## Records from a dataset
============

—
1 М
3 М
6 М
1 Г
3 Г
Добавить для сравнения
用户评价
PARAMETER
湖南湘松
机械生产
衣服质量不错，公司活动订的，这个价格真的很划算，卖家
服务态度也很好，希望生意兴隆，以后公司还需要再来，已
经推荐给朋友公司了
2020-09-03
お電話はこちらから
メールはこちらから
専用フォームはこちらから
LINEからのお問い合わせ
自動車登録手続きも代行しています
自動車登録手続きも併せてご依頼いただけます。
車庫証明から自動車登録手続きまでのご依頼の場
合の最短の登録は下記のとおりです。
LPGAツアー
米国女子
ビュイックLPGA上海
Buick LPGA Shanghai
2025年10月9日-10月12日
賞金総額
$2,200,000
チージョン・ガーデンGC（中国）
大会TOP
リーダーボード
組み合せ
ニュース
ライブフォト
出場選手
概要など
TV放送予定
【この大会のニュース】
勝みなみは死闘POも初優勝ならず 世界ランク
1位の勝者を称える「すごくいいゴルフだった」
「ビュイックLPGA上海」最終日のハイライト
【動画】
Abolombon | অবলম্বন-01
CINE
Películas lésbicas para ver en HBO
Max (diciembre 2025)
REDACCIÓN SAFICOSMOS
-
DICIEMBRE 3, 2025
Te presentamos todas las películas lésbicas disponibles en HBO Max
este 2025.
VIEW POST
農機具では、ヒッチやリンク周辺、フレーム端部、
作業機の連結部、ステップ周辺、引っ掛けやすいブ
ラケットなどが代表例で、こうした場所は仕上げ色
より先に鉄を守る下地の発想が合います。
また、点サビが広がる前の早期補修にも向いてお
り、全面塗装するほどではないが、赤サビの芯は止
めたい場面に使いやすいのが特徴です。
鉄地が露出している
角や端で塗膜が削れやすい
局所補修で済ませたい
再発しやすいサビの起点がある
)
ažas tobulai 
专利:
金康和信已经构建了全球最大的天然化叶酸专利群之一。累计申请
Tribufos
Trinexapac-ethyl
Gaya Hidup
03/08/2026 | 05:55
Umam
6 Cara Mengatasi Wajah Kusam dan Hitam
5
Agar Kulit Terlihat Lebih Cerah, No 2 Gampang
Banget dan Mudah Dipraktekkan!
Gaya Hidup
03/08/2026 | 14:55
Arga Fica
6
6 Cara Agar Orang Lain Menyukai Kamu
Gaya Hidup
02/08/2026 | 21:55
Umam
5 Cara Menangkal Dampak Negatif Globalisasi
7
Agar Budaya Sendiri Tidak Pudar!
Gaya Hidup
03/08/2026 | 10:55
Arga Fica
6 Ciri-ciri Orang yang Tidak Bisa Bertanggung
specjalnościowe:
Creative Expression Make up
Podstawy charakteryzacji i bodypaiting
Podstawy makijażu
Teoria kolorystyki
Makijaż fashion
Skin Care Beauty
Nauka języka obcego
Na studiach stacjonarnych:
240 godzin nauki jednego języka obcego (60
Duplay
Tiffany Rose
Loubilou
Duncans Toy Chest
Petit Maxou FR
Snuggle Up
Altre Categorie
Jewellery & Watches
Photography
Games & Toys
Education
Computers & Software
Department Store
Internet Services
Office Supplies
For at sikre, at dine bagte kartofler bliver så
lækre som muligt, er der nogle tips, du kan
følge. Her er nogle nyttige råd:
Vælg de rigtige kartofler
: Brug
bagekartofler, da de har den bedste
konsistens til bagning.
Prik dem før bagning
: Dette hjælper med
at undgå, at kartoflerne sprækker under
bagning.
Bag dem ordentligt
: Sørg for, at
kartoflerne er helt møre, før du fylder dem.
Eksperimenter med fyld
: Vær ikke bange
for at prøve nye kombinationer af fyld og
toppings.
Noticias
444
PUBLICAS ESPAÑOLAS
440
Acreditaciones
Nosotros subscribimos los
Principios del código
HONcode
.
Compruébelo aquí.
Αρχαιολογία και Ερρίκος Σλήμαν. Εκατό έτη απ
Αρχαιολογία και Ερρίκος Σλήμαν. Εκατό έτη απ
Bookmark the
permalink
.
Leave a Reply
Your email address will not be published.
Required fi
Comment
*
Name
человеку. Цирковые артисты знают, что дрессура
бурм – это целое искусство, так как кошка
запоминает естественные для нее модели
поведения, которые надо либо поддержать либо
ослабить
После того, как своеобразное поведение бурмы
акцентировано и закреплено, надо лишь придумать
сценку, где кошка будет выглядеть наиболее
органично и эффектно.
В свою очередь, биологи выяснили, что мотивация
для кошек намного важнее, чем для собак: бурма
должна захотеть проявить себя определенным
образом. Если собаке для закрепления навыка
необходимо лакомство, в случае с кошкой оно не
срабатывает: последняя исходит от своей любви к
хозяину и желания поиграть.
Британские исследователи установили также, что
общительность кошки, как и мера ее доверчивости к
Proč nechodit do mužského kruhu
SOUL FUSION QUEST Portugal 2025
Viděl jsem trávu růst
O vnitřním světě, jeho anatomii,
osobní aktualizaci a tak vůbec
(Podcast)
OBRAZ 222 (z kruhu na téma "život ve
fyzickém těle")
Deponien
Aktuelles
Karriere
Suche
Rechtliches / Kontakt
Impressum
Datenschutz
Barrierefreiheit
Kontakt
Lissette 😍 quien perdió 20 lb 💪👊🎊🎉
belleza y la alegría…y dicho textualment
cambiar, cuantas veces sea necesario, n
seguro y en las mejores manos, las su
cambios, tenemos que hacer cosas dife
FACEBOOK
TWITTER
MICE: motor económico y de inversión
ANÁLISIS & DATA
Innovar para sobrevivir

============

## Problem to work on
Up to and including the line with "Prik dem før bagning", please return the records exactly, beginning from their first line.

## Written response
—
1 М
3 М
6 М
1 Г
3 Г
Добавить для сравнения
用户评价
PARAMETER
湖南湘松
机械生产
衣服质量不错，公司活动订的，这个价格真的很划算，卖家
服务态度也很好，希望生意兴隆，以后公司还需要再来，已
经推荐给朋友公司了
2020-09-03
お電話はこちらから
メールはこちらから
専用フォームはこちらから
LINEからのお問い合わせ
自動車登録手続きも代行しています
自動車登録手続きも併せてご依頼いただけます。
車庫証明から自動車登録手続きまでのご依頼の場
合の最短の登録は下記のとおりです。
LPGAツアー
米国女子
ビュイックLPGA上海
Buick LPGA Shanghai
2025年10月9日-10月12日
賞金総額
$2,200,000
チージョン・ガーデンGC（中国）
大会TOP
リーダーボード
組み合せ
ニュース
ライブフォト
出場選手
概要など
TV放送予定
【この大会のニュース】
勝みなみは死闘POも初優勝ならず 世界ランク
1位の勝者を称える「すごくいいゴルフだった」
「ビュイックLPGA上海」最終日のハイライト
【動画】
Abolombon | অবলম্বন-01
CINE
Películas lésbicas para ver en HBO
Max (diciembre 2025)
REDACCIÓN SAFICOSMOS
-
DICIEMBRE 3, 2025
Te presentamos todas las películas lésbicas disponibles en HBO Max
este 2025.
VIEW POST
農機具では、ヒッチやリンク周辺、フレーム端部、
作業機の連結部、ステップ周辺、引っ掛けやすいブ
ラケットなどが代表例で、こうした場所は仕上げ色
より先に鉄を守る下地の発想が合います。
また、点サビが広がる前の早期補修にも向いてお
り、全面塗装するほどではないが、赤サビの芯は止
めたい場面に使いやすいのが特徴です。
鉄地が露出している
角や端で塗膜が削れやすい
局所補修で済ませたい
再発しやすいサビの起点がある
)
ažas tobulai 
专利:
金康和信已经构建了全球最大的天然化叶酸专利群之一。累计申请
Tribufos
Trinexapac-ethyl
Gaya Hidup
03/08/2026 | 05:55
Umam
6 Cara Mengatasi Wajah Kusam dan Hitam
5
Agar Kulit Terlihat Lebih Cerah, No 2 Gampang
Banget dan Mudah Dipraktekkan!
Gaya Hidup
03/08/2026 | 14:55
Arga Fica
6
6 Cara Agar Orang Lain Menyukai Kamu
Gaya Hidup
02/08/2026 | 21:55
Umam
5 Cara Menangkal Dampak Negatif Globalisasi
7
Agar Budaya Sendiri Tidak Pudar!
Gaya Hidup
03/08/2026 | 10:55
Arga Fica
6 Ciri-ciri Orang yang Tidak Bisa Bertanggung
specjalnościowe:
Creative Expression Make up
Podstawy charakteryzacji i bodypaiting
Podstawy makijażu
Teoria kolorystyki
Makijaż fashion
Skin Care Beauty
Nauka języka obcego
Na studiach stacjonarnych:
240 godzin nauki jednego języka obcego (60
Duplay
Tiffany Rose
Loubilou
Duncans Toy Chest
Petit Maxou FR
Snuggle Up
Altre Categorie
Jewellery & Watches
Photography
Games & Toys
Education
Computers & Software
Department Store
Internet Services
Office Supplies
For at sikre, at dine bagte kartofler bliver så
lækre som muligt, er der nogle tips, du kan
følge. Her er nogle nyttige råd:
Vælg de rigtige kartofler
: Brug
bagekartofler, da de har den bedste
konsistens til bagning.
Prik dem før bagning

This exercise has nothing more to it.